For clarity and better visuals we decided to present the timeline with 6 rows per page. We planned to present it in a sinusoidal way, but at the moment of implement it we found overlapping issues, therefore we decided to present the entities in a modular way. The result can be observed in the following figures:
Example of Giovanni Bellini in Timeline
It is very interesting to work with big amounts of data since one has to decide among all the possible approaches, which one to take in order to start to normalize the data according to these new restrictions, but paying attention not to lose important data during this process.
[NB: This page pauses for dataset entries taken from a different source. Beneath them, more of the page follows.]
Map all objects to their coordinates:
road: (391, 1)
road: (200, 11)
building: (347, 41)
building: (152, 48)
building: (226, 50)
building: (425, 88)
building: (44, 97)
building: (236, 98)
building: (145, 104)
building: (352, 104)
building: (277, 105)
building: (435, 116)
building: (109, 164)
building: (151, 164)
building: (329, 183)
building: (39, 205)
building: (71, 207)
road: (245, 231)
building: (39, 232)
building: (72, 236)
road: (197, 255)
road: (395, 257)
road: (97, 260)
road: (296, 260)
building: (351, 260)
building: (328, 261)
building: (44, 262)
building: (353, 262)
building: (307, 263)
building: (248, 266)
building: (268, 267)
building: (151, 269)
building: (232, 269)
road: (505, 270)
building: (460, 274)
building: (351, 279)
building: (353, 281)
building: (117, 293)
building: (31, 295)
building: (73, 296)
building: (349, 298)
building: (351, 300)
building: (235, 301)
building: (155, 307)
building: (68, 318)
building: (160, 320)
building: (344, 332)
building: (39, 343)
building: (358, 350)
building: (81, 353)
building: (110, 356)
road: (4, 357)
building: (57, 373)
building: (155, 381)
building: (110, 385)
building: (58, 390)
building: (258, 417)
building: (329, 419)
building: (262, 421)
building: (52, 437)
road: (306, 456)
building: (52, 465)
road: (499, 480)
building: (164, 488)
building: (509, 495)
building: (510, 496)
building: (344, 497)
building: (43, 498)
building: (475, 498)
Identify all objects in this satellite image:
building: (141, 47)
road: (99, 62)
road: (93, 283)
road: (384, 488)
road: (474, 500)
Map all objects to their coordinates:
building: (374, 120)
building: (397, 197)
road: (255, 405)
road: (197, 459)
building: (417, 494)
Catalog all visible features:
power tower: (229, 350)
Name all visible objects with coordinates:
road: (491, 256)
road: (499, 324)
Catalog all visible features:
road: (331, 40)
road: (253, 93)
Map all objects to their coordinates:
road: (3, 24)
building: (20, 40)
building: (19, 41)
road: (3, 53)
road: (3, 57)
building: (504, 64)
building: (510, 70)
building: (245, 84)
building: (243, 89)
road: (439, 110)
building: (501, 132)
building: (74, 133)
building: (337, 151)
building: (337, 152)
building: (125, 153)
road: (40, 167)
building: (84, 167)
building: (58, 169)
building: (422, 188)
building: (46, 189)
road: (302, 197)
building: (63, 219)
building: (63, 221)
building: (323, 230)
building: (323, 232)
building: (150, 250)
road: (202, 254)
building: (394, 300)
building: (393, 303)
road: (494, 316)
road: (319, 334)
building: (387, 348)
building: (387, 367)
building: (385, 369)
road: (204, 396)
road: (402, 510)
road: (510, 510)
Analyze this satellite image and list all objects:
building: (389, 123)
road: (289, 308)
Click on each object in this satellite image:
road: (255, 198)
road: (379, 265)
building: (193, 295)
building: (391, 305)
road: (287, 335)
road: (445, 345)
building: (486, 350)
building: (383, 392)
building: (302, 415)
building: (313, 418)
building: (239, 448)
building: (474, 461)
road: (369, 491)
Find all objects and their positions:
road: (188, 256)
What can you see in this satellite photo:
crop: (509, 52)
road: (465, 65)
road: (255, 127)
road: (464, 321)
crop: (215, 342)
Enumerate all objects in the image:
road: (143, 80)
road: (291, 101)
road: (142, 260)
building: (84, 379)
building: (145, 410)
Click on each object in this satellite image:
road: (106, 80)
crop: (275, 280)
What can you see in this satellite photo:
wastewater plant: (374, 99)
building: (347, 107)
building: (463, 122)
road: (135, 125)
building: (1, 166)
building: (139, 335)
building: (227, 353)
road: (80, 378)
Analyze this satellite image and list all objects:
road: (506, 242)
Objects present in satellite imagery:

Facebook is a wide social network, therefore to try to imitate all of its structures and features for this project was not feasible, since data had several constraints. The main limitation of the data was its irregularity, meaning that we could easily find a lot of attributes for some entities and just a couple of them for others or that the format would vary along. Therefore we decided to categorize the data and to analyse in depth which would be more relevant. Instead of trying to imitate a very limited Facebook for our project, we decided that a timeline would be perfect for its visualization, since the main attributes we had were: names and dates. Moreover, we decided to keep only the category of the Painters due to its size and relevance in Venice’s history.
In conclusion, to decide how to present data from a big dataset is a difficult task due to differences in quantities and format. Decisions have to be taken carefully depending on which data you decide to present, and how to present it, so that one can take the most out of it.